La comunità che cura. Trovare le parole giuste, condividere la propria storia, stare in relazione

di redazione

La comunità che cura. Trovare le parole giuste, condividere la propria storia, stare in relazione

La comunità che cura. Trovare le parole giuste, condividere la propria storia, stare in relazione


di Cristina Barberis Negra, Coautrice di “Sorrisi in Rosa”, Fondazione Humanitas per la Ricerca

Giovedì 20 febbraio, nell’ambito di AnthroDayMilano, si è svolto il seminario di studi “Costruire il futuro, ripensare alla malattia” coordinato da Michele Filippo Fontefrancesco. Il seminario ha visto un tavolo eterogeneo di docenti (per CREMIT è intervenuta Simona Ferrari), ricercatori ed esponenti dell’associazionismo e del volontariato. 

Tre le parole chiave, emerse dagli interventi di tutti:

  • linguaggio,
  • storia personale,
  • cura, intesa come atto sociale e non solo personale (non cure ma care).

In una società, e in un tempo, che ci vuole e ci dipinge come individualisti, ciò che è emerso dalle narrazioni di tutti i relatori è stato il bisogno di fare rete, di rimanere connessi, di raccontare, di condividere.

Lo stigma, la vergogna di una malattia, che diventa allontanamento sociale è il primo tabù da eliminare sia per la persona malata sia per il caregiver. La malattia, grazie ai nuovi linguaggi supportati dal digitale e grazie alla volontà e all’impegno di tante associazioni di pazienti, diventa percorso di vita, diventa accadimento e si allontana dall’identificazione patologia-persona.

Molto c’è ancora da fare ma la direzione è presa. La persona deve essere messa al centro della cura in tutti i suoi aspetti umani e fragili. Il paziente deve essere preso in cura nella sua interezza e complessità: dal corpo allo spirito, con un’attenzione olistica alla sua sfera fisica, emotiva, sociale e relazionale.

È importante trovare prima di tutto le parole corrette, nominare la malattia e la reazione ad essa, raccontarsi e raccontare per fare ordine, per ritrovarsi nella propria identità di essere umano, trasformato, diverso, ma non identificato nella patologia.

Trovare le parole, dirle e condividerle. Integrare il piano emotivo con quello cognitivo, raccontare la malattia e trasformarla in patrimonio collettivo, facendola diventare cura. Il digitale ci agevola in questo processo, proponendo linguaggi e metalinguaggi che includono – anche a distanza – e rendono l’esperienza fruibile agli interlocutori più diversi.

# Materiale fornito

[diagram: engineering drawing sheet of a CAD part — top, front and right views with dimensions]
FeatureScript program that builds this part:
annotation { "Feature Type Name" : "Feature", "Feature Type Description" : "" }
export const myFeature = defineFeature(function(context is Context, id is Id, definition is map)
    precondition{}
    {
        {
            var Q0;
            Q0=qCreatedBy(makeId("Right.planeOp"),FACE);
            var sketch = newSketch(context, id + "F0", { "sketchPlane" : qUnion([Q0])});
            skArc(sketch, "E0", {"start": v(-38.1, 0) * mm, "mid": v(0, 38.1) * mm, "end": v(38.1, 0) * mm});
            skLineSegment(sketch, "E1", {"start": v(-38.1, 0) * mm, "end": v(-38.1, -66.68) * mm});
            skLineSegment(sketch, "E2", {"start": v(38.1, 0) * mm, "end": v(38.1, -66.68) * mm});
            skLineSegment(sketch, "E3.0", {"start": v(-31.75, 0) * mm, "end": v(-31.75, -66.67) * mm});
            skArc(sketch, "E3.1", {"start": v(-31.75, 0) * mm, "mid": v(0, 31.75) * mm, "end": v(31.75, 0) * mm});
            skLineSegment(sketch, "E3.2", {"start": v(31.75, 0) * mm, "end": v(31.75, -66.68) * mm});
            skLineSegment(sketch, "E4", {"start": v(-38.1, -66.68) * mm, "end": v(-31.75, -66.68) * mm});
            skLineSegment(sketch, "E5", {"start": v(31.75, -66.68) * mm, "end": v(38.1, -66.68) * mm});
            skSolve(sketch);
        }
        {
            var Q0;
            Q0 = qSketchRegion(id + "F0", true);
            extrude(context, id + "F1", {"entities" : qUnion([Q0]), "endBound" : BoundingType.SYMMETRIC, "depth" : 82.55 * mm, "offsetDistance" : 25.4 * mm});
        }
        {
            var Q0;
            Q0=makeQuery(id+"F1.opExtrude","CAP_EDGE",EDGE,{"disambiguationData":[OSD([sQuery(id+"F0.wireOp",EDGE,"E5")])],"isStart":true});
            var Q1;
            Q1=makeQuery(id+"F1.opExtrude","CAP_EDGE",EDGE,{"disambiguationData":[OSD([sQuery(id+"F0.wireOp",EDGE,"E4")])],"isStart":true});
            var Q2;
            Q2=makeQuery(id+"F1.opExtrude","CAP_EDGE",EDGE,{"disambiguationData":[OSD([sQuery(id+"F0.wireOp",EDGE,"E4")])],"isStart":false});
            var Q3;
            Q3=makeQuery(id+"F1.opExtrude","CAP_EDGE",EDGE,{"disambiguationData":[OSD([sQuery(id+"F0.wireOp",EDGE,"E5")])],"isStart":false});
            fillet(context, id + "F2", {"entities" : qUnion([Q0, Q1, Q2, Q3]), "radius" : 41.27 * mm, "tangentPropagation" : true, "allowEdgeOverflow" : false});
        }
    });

# Cosa fare
Trascrivi parola per parola il passo dell'estratto fornito che va da "Lo stigma, la" fino a "sociale e relazionale." compreso.

# Risultato atteso
Lo stigma, la vergogna di una malattia, che diventa allontanamento sociale è il primo tabù da eliminare sia per la persona malata sia per il caregiver. La malattia, grazie ai nuovi linguaggi supportati dal digitale e grazie alla volontà e all’impegno di tante associazioni di pazienti, diventa percorso di vita, diventa accadimento e si allontana dall’identificazione patologia-persona.

Molto c’è ancora da fare ma la direzione è presa. La persona deve essere messa al centro della cura in tutti i suoi aspetti umani e fragili. Il paziente deve essere preso in cura nella sua interezza e complessità: dal corpo allo spirito, con un’attenzione olistica alla sua sfera fisica, emotiva, sociale e relazionale.